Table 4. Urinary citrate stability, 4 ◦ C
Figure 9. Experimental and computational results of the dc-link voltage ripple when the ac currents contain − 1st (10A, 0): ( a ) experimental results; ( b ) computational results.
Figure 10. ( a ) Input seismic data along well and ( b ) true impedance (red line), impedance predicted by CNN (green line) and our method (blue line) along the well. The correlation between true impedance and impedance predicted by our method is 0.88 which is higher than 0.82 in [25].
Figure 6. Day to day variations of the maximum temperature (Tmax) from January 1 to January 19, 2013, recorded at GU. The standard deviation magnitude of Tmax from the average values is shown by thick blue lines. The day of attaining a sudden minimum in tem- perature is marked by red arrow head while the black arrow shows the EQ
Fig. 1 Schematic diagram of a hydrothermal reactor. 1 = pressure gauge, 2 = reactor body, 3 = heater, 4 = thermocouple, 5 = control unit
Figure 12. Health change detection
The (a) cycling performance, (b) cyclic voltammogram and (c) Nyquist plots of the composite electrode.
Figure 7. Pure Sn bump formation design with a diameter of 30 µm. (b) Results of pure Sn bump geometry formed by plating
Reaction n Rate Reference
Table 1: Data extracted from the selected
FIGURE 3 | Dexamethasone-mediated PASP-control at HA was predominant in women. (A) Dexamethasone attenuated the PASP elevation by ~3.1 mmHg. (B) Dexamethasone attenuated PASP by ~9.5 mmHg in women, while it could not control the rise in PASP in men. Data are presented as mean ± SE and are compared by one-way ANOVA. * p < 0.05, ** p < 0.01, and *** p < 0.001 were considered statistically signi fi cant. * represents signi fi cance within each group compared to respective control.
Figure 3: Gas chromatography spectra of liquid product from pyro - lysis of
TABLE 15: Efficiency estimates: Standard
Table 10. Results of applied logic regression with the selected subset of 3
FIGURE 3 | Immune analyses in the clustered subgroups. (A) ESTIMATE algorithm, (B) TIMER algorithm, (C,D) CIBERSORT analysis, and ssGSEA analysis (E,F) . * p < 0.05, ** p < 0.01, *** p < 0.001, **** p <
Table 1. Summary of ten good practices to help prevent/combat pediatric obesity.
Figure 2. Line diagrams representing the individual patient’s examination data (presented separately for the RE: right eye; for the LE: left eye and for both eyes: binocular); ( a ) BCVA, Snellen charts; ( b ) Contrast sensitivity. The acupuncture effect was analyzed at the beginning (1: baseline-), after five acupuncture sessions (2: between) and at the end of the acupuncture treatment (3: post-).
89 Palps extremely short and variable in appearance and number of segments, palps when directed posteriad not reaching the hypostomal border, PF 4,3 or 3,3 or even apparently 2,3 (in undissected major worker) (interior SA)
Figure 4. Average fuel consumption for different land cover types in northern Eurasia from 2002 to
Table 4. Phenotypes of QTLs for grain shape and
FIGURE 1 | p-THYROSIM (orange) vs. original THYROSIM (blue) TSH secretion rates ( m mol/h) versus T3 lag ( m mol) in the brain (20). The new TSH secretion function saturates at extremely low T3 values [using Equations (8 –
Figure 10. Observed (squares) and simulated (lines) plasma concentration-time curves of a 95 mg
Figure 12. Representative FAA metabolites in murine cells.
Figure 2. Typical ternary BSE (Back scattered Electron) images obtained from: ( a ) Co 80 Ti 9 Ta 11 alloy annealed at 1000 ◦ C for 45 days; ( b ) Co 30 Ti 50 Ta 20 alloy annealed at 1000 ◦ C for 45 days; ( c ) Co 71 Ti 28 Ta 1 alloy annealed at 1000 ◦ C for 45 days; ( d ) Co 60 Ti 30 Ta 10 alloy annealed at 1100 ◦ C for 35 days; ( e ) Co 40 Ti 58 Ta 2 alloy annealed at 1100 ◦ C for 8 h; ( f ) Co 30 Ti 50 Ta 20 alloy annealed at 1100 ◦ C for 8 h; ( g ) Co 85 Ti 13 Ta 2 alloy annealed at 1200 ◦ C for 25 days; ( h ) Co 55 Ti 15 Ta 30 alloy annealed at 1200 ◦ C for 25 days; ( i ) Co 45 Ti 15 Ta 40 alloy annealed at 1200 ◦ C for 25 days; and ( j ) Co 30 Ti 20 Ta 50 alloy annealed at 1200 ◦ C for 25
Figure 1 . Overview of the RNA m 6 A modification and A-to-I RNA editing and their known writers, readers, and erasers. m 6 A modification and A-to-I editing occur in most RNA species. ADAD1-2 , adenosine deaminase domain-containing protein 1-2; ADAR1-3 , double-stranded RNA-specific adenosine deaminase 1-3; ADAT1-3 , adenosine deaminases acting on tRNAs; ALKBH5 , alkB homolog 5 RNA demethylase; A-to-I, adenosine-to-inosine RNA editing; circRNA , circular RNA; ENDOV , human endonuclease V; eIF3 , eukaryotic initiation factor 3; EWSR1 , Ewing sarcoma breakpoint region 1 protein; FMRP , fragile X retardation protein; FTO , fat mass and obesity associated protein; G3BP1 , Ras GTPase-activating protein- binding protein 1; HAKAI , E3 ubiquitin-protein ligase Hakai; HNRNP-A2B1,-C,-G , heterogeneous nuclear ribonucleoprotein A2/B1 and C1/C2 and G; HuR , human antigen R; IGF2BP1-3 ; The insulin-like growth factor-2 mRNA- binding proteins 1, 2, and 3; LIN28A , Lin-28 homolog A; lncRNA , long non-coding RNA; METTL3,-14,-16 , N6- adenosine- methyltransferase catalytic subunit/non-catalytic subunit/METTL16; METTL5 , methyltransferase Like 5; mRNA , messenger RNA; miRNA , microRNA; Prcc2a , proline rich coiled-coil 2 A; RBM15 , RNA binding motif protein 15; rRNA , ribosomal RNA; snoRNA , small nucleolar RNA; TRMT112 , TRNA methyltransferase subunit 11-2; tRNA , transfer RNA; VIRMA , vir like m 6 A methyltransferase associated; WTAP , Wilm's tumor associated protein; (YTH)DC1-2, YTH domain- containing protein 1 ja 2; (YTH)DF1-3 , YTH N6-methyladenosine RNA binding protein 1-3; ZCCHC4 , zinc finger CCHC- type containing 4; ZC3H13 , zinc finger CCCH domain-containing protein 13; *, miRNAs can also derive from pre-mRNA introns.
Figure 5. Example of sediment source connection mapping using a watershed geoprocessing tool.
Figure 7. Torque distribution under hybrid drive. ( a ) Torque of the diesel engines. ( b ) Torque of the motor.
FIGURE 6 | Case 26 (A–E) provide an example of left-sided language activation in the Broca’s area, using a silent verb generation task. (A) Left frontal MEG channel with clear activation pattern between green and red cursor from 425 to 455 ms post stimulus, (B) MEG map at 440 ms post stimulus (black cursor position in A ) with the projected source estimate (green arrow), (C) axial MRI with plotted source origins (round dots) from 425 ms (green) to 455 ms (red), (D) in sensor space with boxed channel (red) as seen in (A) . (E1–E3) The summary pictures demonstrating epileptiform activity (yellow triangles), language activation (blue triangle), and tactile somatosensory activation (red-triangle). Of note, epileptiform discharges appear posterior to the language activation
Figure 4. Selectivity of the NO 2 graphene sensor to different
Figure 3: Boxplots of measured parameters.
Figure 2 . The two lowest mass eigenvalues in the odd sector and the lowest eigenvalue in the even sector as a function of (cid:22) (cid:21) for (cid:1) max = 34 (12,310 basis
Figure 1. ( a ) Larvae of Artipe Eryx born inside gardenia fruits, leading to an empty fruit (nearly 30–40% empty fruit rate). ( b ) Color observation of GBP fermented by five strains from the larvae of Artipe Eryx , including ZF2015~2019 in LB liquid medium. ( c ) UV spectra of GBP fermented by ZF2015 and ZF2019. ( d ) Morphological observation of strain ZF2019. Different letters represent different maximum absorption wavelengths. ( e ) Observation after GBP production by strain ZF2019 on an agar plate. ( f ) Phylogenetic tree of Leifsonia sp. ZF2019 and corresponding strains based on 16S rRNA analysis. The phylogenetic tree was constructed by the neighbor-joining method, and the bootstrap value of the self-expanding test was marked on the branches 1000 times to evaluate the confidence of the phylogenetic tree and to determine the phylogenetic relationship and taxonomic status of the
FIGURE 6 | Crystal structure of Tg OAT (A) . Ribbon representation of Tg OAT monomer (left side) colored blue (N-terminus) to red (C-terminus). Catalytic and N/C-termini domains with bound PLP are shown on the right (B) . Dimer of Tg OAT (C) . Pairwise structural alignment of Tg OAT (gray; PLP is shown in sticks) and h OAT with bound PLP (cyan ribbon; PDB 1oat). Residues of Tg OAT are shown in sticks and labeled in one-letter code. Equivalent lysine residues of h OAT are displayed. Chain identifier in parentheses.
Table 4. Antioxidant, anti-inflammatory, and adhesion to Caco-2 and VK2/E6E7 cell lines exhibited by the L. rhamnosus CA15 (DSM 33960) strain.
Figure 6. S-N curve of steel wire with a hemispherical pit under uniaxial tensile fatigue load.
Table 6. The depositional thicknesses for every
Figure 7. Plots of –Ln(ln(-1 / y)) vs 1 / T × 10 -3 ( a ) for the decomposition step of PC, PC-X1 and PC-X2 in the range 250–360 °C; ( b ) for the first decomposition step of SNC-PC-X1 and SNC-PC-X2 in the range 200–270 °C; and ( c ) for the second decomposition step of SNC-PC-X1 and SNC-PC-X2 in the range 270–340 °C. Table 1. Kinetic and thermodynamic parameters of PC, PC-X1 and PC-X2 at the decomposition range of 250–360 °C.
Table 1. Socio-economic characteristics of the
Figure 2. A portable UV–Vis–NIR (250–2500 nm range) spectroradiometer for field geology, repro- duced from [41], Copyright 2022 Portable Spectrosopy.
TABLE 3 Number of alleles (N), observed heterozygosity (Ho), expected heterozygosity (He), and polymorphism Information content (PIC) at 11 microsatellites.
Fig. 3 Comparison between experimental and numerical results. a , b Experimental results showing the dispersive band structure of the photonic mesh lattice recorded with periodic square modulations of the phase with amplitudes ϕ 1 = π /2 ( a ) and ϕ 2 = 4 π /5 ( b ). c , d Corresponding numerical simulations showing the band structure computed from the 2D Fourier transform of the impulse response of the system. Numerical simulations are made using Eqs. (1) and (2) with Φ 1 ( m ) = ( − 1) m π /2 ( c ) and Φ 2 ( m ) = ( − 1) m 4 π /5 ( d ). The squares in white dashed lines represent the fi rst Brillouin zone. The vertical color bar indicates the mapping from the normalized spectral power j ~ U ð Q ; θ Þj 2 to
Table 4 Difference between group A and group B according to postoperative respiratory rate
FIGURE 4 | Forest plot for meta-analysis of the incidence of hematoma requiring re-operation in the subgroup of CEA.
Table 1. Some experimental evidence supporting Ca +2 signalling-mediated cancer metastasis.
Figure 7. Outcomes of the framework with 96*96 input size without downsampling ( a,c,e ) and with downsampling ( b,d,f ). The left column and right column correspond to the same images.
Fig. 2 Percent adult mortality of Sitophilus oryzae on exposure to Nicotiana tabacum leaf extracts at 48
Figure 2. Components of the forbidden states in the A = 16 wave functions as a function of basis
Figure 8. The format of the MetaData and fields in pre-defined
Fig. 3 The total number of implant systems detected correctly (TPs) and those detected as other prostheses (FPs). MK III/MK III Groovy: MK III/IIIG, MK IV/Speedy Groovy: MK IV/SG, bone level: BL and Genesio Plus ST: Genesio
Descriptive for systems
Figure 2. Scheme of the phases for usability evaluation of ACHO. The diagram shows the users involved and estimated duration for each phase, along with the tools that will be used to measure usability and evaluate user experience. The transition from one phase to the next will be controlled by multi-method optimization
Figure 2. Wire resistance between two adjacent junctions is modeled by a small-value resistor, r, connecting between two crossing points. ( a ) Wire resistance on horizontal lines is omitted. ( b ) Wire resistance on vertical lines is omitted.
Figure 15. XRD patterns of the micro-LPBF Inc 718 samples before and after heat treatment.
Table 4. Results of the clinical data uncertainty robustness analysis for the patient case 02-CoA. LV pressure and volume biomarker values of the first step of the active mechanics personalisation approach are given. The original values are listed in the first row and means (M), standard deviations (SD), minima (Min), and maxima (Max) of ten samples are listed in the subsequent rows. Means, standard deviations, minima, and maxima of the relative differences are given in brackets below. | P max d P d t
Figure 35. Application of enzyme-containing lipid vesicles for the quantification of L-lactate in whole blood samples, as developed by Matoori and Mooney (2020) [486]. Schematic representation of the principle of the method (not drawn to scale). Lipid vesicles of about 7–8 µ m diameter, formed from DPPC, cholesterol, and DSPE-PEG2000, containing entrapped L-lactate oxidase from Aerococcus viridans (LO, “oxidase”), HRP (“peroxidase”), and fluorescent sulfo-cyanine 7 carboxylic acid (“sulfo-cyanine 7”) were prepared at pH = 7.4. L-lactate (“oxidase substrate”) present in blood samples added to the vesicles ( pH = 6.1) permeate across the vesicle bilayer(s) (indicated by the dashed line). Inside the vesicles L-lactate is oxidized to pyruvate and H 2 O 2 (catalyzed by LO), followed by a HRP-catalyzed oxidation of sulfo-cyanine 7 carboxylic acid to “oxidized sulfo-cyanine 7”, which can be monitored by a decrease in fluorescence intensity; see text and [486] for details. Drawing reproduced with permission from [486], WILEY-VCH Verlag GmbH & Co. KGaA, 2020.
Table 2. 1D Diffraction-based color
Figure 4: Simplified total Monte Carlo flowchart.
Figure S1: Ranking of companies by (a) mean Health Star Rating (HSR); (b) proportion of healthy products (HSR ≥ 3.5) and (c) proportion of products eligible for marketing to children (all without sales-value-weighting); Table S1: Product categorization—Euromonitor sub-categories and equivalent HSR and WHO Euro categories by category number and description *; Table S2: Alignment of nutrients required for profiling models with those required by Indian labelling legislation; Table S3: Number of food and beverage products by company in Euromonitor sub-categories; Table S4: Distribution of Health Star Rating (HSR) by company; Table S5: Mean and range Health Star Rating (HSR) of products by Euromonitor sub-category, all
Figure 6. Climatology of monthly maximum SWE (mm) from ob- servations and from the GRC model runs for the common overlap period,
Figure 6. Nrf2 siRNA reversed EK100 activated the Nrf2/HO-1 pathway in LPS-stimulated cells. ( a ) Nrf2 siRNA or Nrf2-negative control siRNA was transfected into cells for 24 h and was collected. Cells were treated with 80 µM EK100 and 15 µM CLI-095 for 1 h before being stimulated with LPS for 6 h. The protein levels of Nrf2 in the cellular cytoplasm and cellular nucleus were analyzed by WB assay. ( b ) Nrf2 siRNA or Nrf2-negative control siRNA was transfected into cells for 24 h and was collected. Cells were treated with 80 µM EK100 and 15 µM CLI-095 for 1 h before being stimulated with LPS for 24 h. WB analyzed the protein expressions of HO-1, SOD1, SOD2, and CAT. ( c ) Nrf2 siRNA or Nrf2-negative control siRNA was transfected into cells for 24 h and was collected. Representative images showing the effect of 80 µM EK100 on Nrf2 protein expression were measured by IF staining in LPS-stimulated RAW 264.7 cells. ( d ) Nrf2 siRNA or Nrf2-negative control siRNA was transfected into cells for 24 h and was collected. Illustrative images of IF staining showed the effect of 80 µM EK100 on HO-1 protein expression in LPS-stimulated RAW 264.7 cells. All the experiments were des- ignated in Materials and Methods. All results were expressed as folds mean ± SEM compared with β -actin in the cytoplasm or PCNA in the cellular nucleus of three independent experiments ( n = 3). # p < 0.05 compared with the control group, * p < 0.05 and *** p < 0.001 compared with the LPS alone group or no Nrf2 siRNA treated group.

» Work required
Take the lines above from the one containing "Table 6. The" to the one containing "Table 1. Socio-economic" and retype them exactly, both ends included, with nothing added.

» Expected output
Table 6. The depositional thicknesses for every
Figure 7. Plots of –Ln(ln(-1 / y)) vs 1 / T × 10 -3 ( a ) for the decomposition step of PC, PC-X1 and PC-X2 in the range 250–360 °C; ( b ) for the first decomposition step of SNC-PC-X1 and SNC-PC-X2 in the range 200–270 °C; and ( c ) for the second decomposition step of SNC-PC-X1 and SNC-PC-X2 in the range 270–340 °C. Table 1. Kinetic and thermodynamic parameters of PC, PC-X1 and PC-X2 at the decomposition range of 250–360 °C.
Table 1. Socio-economic characteristics of the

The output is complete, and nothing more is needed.